| dc.description.abstract | Proteins are linear polymers composed of 20 different amino acid residues and can fold into complex three-dimensional (3D) structures. For a given protein, the information required to fold into a precise 3D structure is encoded in its amino acid sequence. Furthermore, the intricacies of the 3D structure are related to the biochemical activity (function) of the protein. The exact relationship between the one-dimensional (1D) sequence of a protein and its 3D structure still remains an unsolved problem in structural biology.
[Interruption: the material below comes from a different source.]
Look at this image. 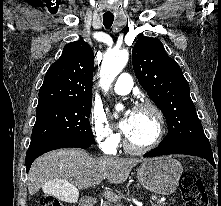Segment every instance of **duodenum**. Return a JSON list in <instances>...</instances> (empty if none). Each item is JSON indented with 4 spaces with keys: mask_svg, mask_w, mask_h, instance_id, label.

The description of 3D protein structures at the atomic level comes essentially from two experimental methods: X-ray diffraction and nuclear magnetic resonance (NMR) spectroscopy. The coordinate datasets of a large number of proteins are available in the Protein Data Bank. The vast amount of information available at atomic detail on protein structures has enabled researchers to classify them based on various kinds of similarities. Such classification, in turn, has been utilized in comparative studies to understand their properties and evolution. The results of such studies have profound implications for structure prediction and modeling studies, which may be viewed as useful steps prior to the determination of 3D structure using X-ray diffraction or NMR spectroscopy.
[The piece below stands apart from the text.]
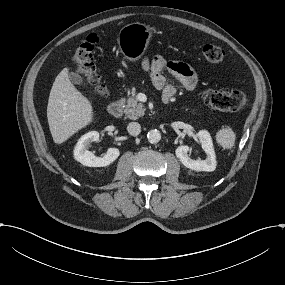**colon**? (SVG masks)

The aim of the research projects reported in this thesis is to understand the relationship between sequence and structural variation among homologous proteins and its implications for understanding the evolution of protein structures and modeling. Chapter 1 of the thesis provides an introduction to protein structures and evolution. The remaining contents of the thesis can be classified into three major groups:
(a) Investigation of structural divergence and sequence variability among homologous proteins (Chapters 2, 3, and 4).
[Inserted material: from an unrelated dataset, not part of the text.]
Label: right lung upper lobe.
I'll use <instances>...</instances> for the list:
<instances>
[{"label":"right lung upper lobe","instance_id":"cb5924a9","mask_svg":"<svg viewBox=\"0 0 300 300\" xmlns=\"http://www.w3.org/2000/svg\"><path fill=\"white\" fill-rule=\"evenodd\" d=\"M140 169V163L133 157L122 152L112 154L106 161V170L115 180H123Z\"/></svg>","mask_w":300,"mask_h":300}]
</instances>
(b) Investigations of the evolutionary relationships within families of protein structures and among distantly related protein structures (Chapters 5 and 6).
(c) Application of information available in protein sequence and structural families to add value to human proteome data (Chapter 7).
Chapter 8 reports an attempt to model the structure of the cGMP-binding GAF domain of human phosphodiesterase 5A (PDE5A) based on known related structures. The use of this model in identifying critical residues of PDE5A involved in binding to cGMP is also reported in Chapter 8.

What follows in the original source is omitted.